§ **Parts of the exercise**:
a: In the stilbene detector methods passage below, why were H7195 PMTs used in the ToF experiment instead of the R6233-100 PMTs? Answer in one to three sentences.
b: According to the stilbene detector methods passage below, how long was the delayed integration gate for the proton beam test experiment?
c: Continue the stilbene detector methods passage below, starting after its last sentence.

§ **Passage shown**:
Instrumentation and methods
Stilbene and data acquisition system (DAQ)
The solution-grown stilbene crystal (Φ3.81 × 3.81 cm) was purchased from Inrad Optics. The experimental setups for AmBe and Cf-252 neutron spectrum measurement and unfolding were described in detail in our previous paper15. The data acquisition system (DAQ) included the following equipment: an R6233-100 PMT, a 500 Mega samples per second (MSPS) sampling rate Flash Analog to Digital Converter (FADC500, Notice company, Korea), and a control computer with a custom acquisition software. The computer was operated in linux system with a ROOT package22. The same DAQ was used for the R6233-100 PMT nonlinearity characterization and proton beam test experiment. H7195 PMTs, due to their fast timing characteristics and good linearity response, were used in the ToF experiment instead of the R6233-100 PMTs. A total integration window of 400 ns was applied for all PMT waveforms of gamma and neutron in relevant experiments. The PMTs were operated at negative supply voltages. The PSD ratio for particle identification was defined as a ratio between the delay charge and the total charge. Depending on the DAQ setup, the delayed integration gate was optimized at 16 ns, 24 ns, and 36 ns for the ToF experiment, the neutron spectrum measurement, and the proton beam test experiment, respectively.

§ **Extracted entries**:

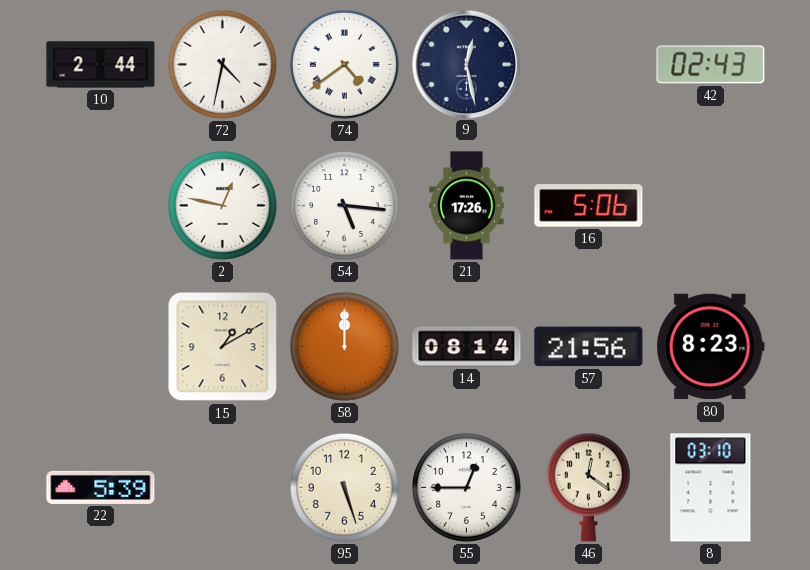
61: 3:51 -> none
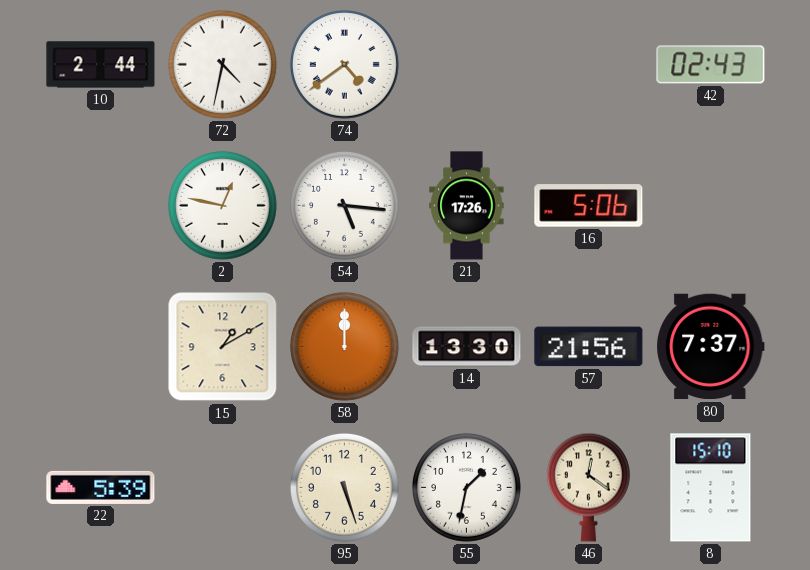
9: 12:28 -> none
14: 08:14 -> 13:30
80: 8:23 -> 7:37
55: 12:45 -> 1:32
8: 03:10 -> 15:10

§ **Exercise responses**:
a: The H7195 PMTs were chosen for the ToF experiment because of their fast timing characteristics and good linearity response.

b: 36 ns.

c:
PMT nonlinearity characterization
The nonlinearity response of the R6233-100 PMT was measured using an LED, which emits photons of 450 nm wavelengths. The LED was coupled with an integrating sphere, and emitted photons were transferred to the PMT through an optical fiber. The LED was operated in pulse mode provided by a 33250A Agilent waveform generator. The pulse width was kept at a constant of 15 ns, and the edge time was 5 ns to emulate radiation signals. The LED optical power was varied by changing its supply voltage and monitored by a PM400 projected capacitive touchscreen optical power and energy meter. PMT signals caused by the LED were then compared to the monitored values to investigate its nonlinear behavior quantitatively.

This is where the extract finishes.